Pablo Moreno-Muñoz, David Ramírez, Antonio Artés-Rodríguez

Change-point detection (CPD) aims to locate abrupt transitions in the generative model of a sequence of observations. When Bayesian methods are considered, the standard practice is to infer the posterior distribution of the change-point locations. However, for complex models (high-dimensional or heterogeneous), it is not possible to perform reliable detection. To circumvent this problem, we propose to use a hierarchical model, which yields observations that belong to a lower-dimensional manifold. Concretely, we consider a latent-class model with an unbounded number of categories, which is based on the chinese-restaurant process (CRP). For this model we derive a continual learning mechanism that is based on the sequential construction of the CRP and the expectation-maximization (EM) algorithm with a stochastic maximization step. Our results show that the proposed method is able to recursively infer the number of underlying latent classes and perform CPD in a reliable manner.
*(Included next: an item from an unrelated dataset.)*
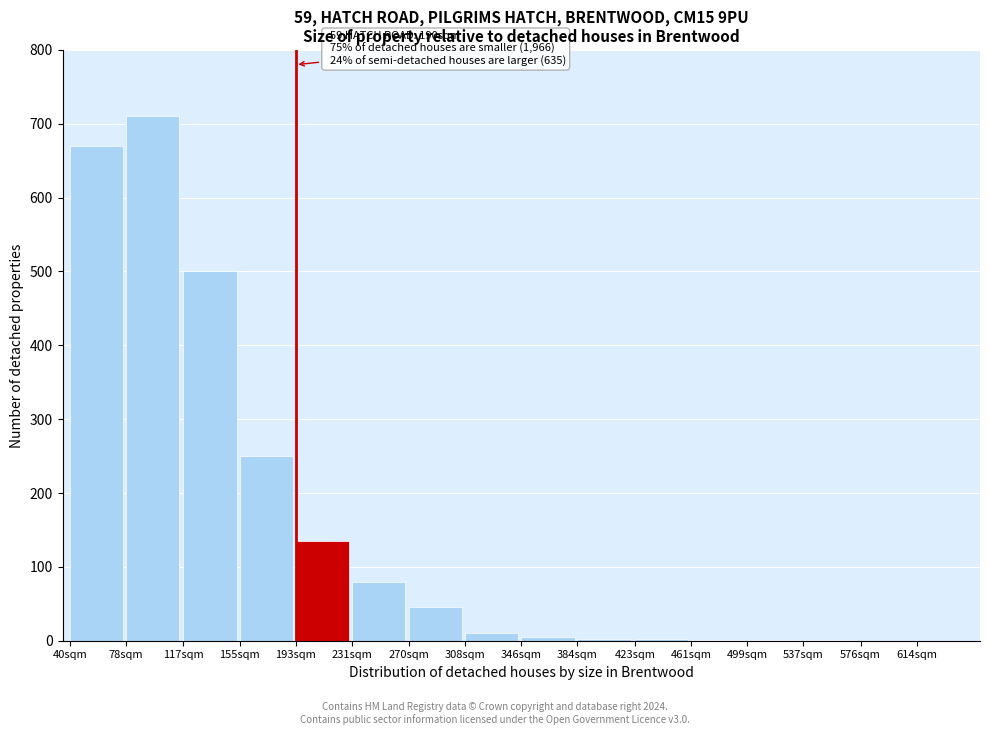

What is the change in value from 231sqm to 614sqm?

-80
Pablo Moreno-Muñoz, David Ramírez, Antonio Artés-Rodríguez

This paper addresses the problem of change-point detection on sequences of high-dimensional and heterogeneous observations, which also possess a periodic temporal structure. Due to the dimensionality problem, when the time between change-points is on the order of the dimension of the model parameters, drifts in the underlying distribution can be misidentified as changes. To overcome this limitation, we assume that the observations lie in a lower-dimensional manifold that admits a latent variable representation. In particular, we propose a hierarchical model that is computationally feasible, widely applicable to heterogeneous data and robust to missing instances. Additionally, the observations' periodic dependencies are captured by non-stationary periodic covariance functions. The proposed technique is particularly fitted to (and motivated by) the problem of detecting changes in human behavior using smartphones and its application to relapse detection in psychiatric patients. Finally, we validate the technique on synthetic examples and we demonstrate its utility in the detection of behavioral changes using real data acquired by smartphones.

Pablo Moreno-Muñoz, Antonio Artés-Rodríguez, Mauricio A. Álvarez

We present a novel extension of multi-output Gaussian processes for handling heterogeneous outputs. We assume that each output has its own likelihood function and use a vector-valued Gaussian process prior to jointly model the parameters in all likelihoods as latent functions. Our multi-output Gaussian process uses a covariance function with a linear model of coregionalisation form. Assuming conditional independence across the underlying latent functions together with an inducing variable framework, we are able to obtain tractable variational bounds amenable to stochastic variational inference. We illustrate the performance of the model on synthetic data and two real datasets: a human behavioral study and a demographic high-dimensional dataset.